Trying to use local LLMs with cursor make LLMs hallucinating.
For using a local LLM i used Ollama in first, then LM Studio and exposed their APIs to internet over ngrok because Cursor isnt allowing to use local network for API endpoints.
Most of models arent calling tools correctly, when they does they for example
Write code in the wrong directory
Show responses to copy/paste instead of editing code (LLM will tell you it isnt capable to edit code while model did it earlier successfully)
Dont correctly read codes, telling code isnt existing because misreading blobs or idk what
it could be very cool to let people using their own models correctly on Cursor..
Steps to Reproduce
Use Ollama/LM Studio and expose their APIs to internet over ngrok then add custom OpenAI API URl and key
Hey, thanks for the report. This isn’t a Cursor bug, it’s the models. Cursor’s agent harness, system prompt, and tool calling format are tuned for frontier models like Claude, GPT-5, Gemini 3, etc. Small local models like Gemma 4 and Qwen 3.5 are generally weaker at instruction following and tool calling, so they might edit files in one turn and forget in the next, mix up paths, or paste text instead of doing an edit. That’s model behavior, not Cursor.

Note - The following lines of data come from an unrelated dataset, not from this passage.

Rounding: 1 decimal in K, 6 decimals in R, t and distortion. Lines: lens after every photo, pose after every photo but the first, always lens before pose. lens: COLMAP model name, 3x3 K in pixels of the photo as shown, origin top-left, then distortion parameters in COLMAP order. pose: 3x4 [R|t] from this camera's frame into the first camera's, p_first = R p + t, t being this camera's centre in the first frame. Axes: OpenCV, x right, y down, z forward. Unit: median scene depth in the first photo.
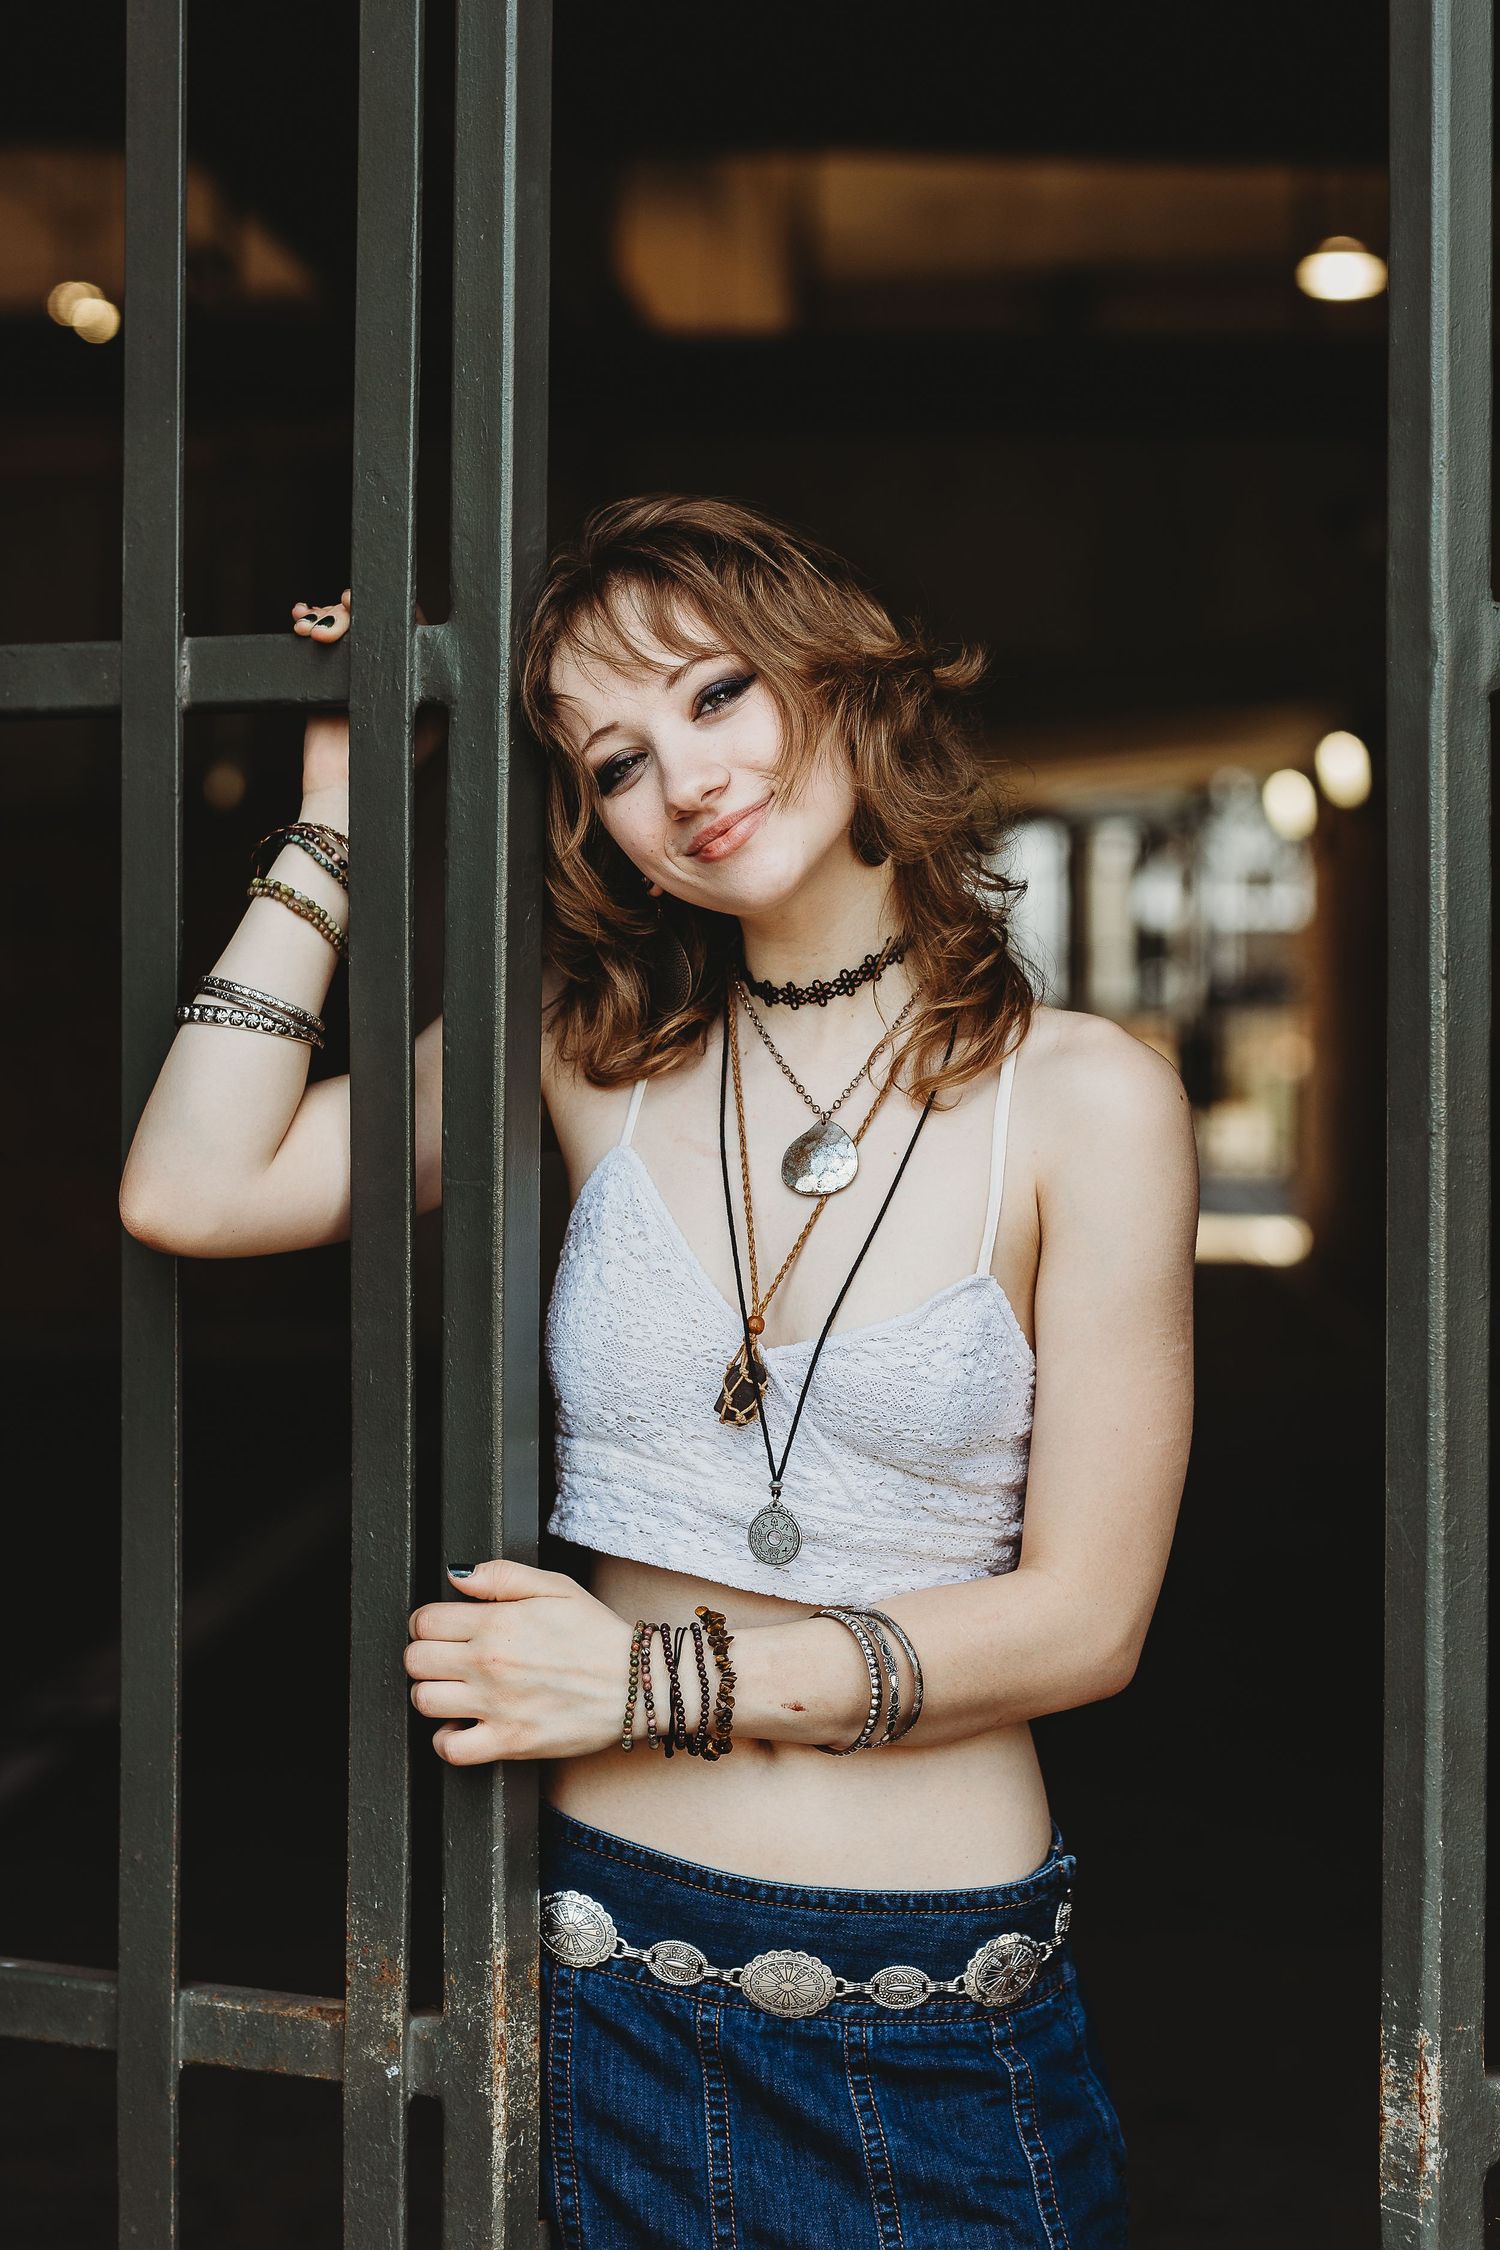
lens RADIAL K [[6593.8, 0, 750.0], [0, 6593.8, 1125.0], [0, 0, 1]] dist [0.185633, 0.944627]
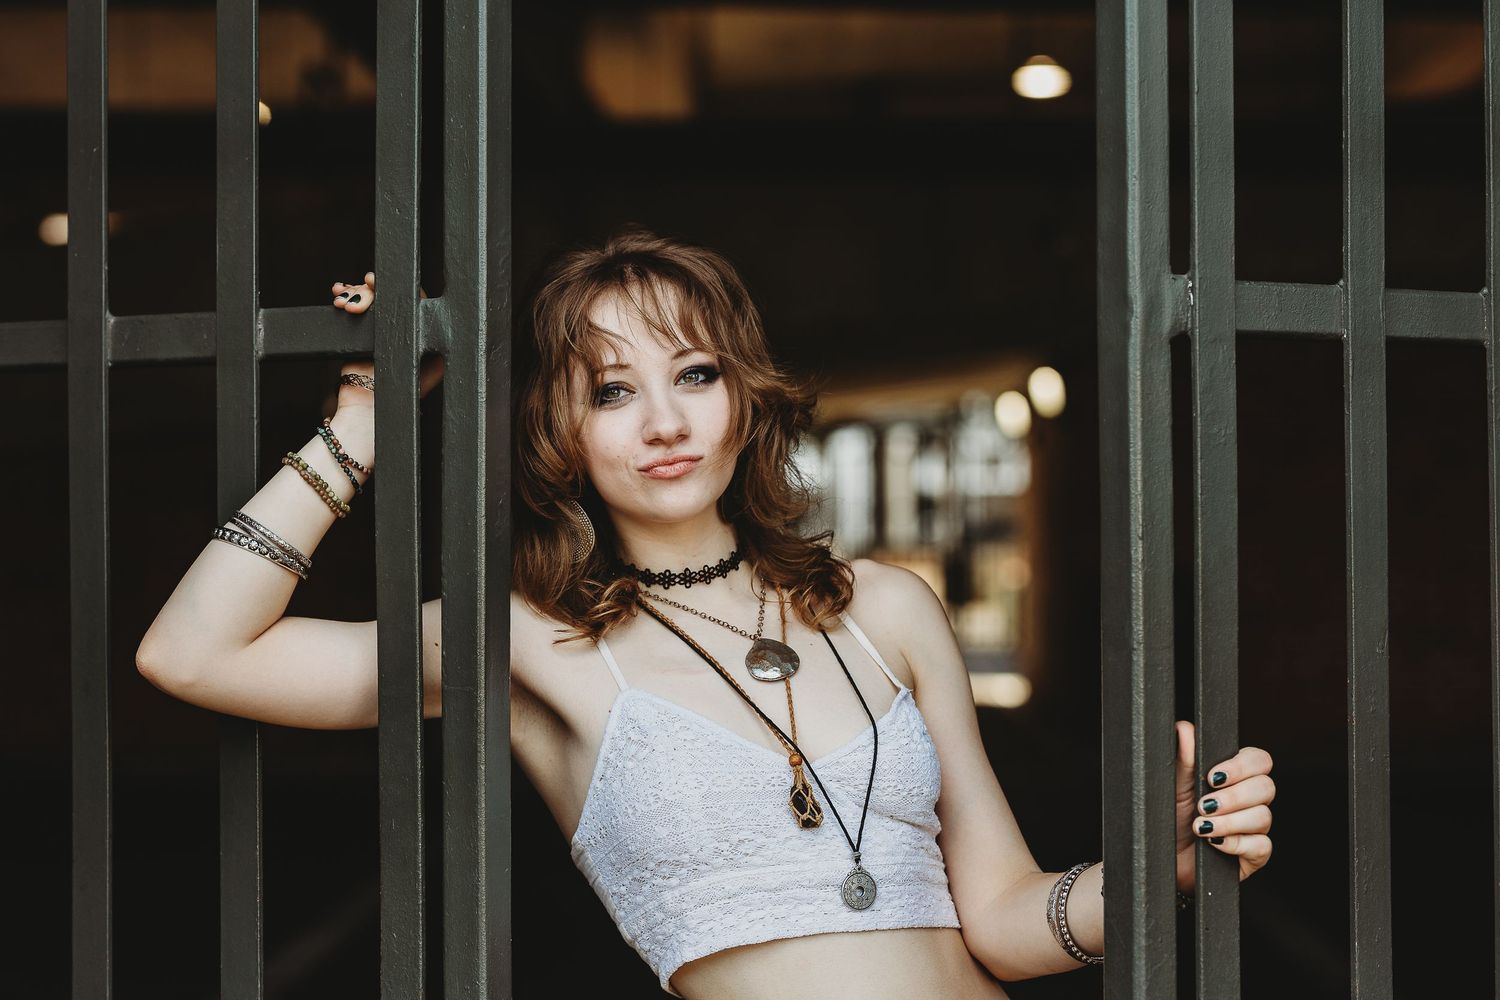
lens RADIAL K [[3672.8, 0, 751.7], [0, 3672.8, 718.7], [0, 0, 1]] dist [0.077338, 0.176173]
pose [[0.999815, -0.011756, 0.015199, 0.008249], [0.011227, 0.999345, 0.034394, -0.011163], [-0.015593, -0.034217, 0.999293, 0.197405]]
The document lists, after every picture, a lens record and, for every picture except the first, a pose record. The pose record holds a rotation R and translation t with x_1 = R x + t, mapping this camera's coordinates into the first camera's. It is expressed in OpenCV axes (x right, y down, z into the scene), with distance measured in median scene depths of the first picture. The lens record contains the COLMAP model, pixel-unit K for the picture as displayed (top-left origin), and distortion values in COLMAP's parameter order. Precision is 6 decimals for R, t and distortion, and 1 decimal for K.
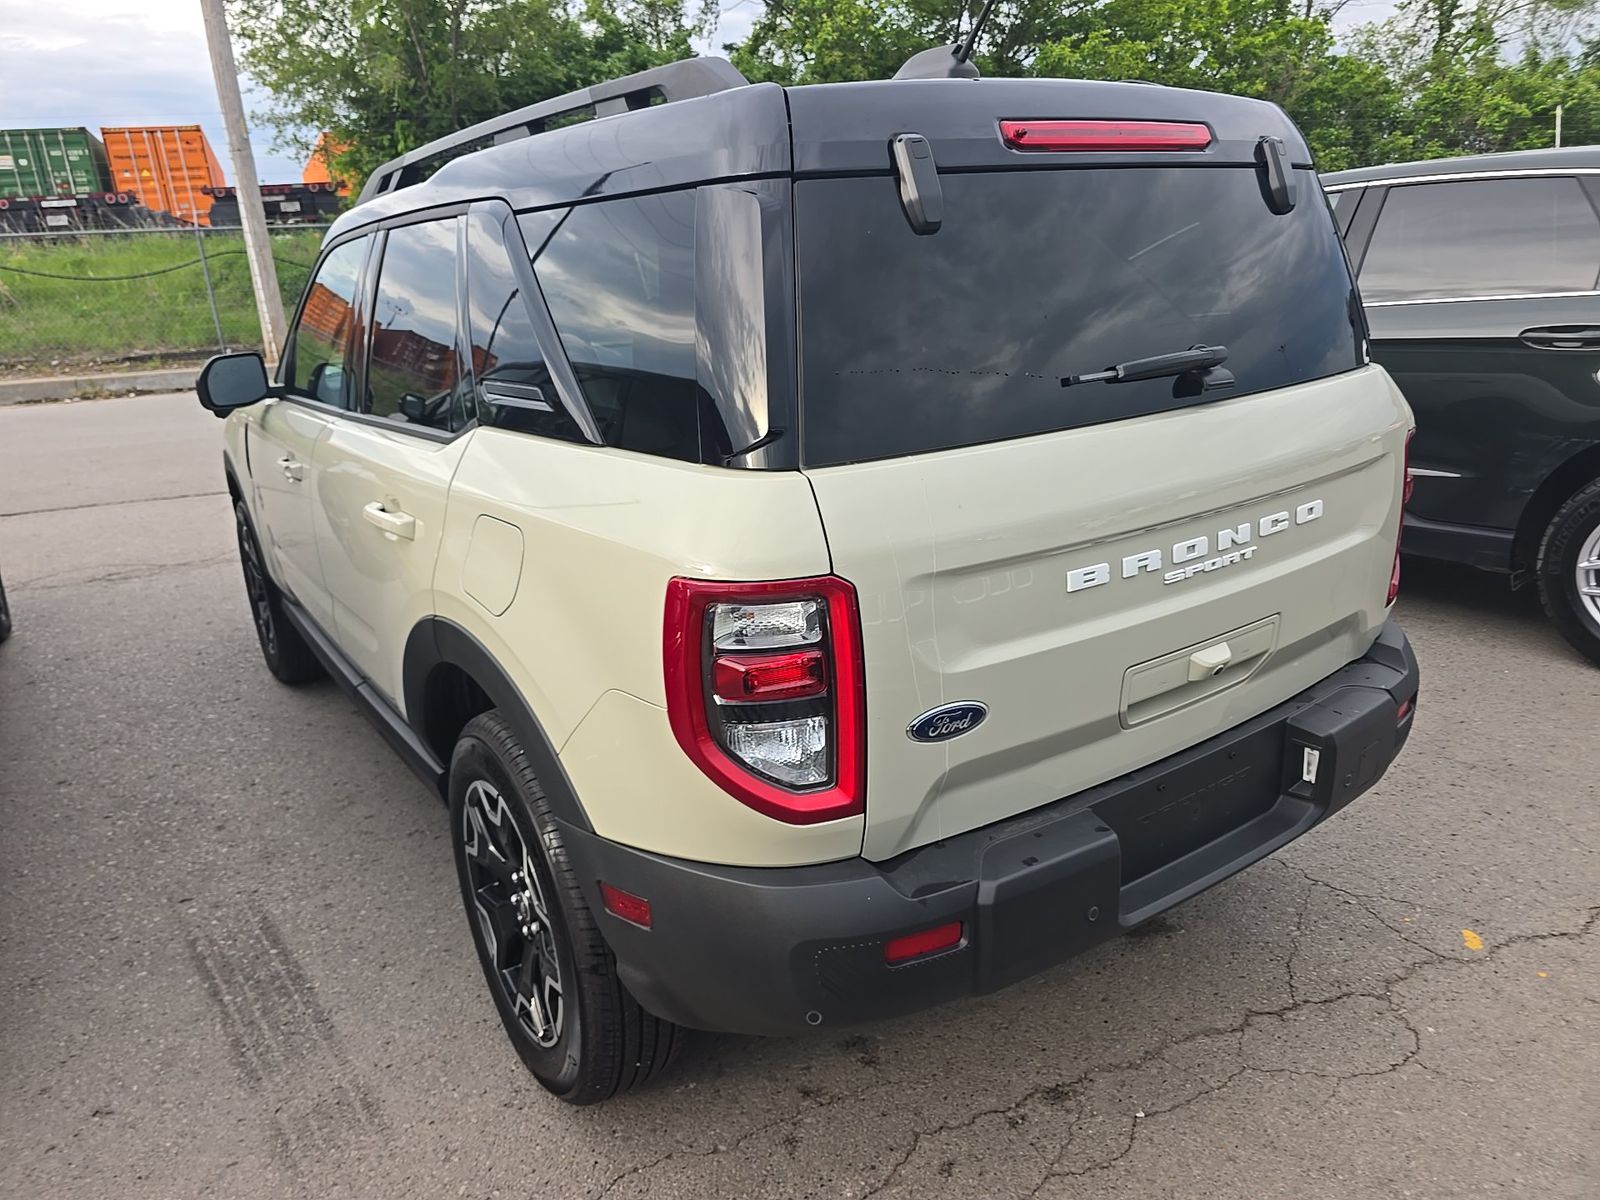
lens RADIAL K [[1047.5, 0, 800.0], [0, 1047.5, 600.0], [0, 0, 1]] dist [0.037275, -0.034294]
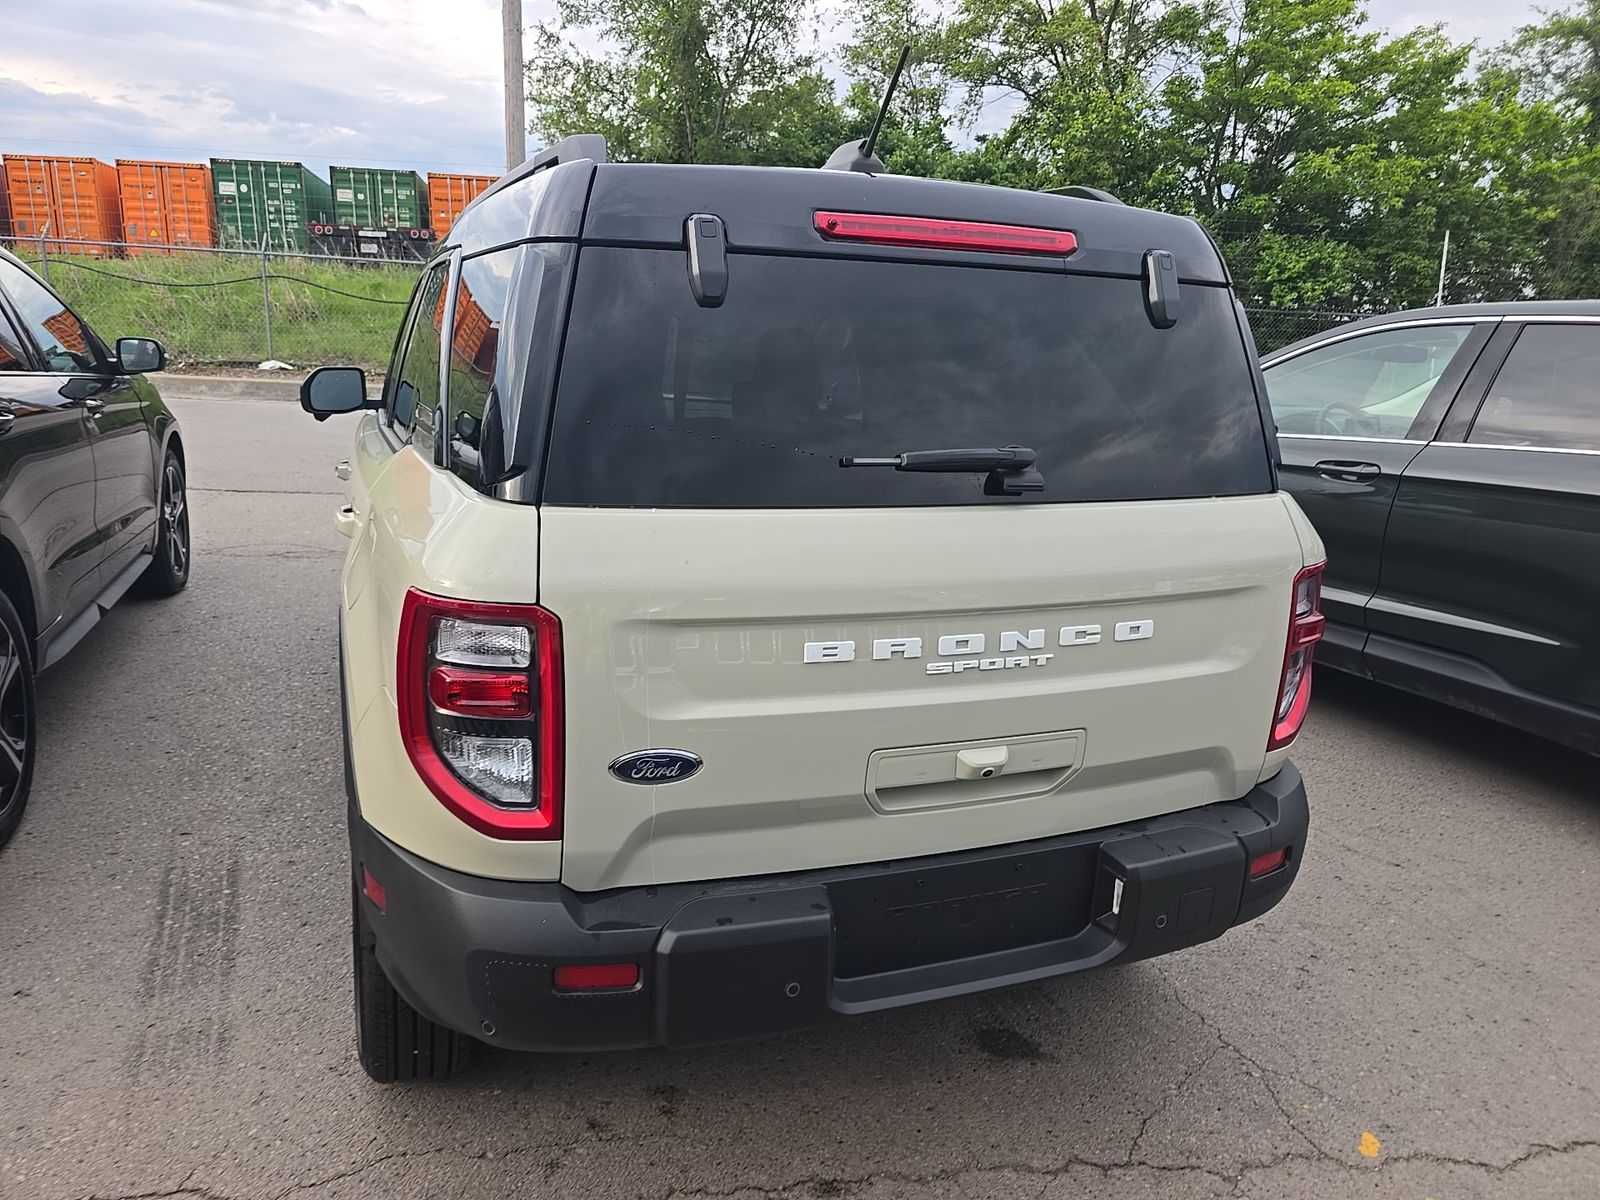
lens RADIAL K [[1047.5, 0, 800.0], [0, 1047.5, 600.0], [0, 0, 1]] dist [0.037275, -0.034294]
pose [[0.969683, 0.146953, -0.195241, 0.315073], [-0.159583, 0.985890, -0.050531, -0.011439], [0.185061, 0.080156, 0.979453, 0.000358]]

BYOK via the OpenAI base URL override works best-effort with any OpenAI-compatible endpoint, but we can’t guarantee quality with an arbitrary model. Agent features depend a lot on how well the model can follow complex system prompts and the tool calling protocol.
There are already open feature requests for native local model support and LAN access without ngrok. Feel free to add a vote or comment here:
If you want a more reliable agent experience through your own endpoint, try larger models with stronger tool calling support, like bigger Qwen3-Coder variants, DeepSeek, etc. Results are usually noticeably better than small Gemma or Qwen models.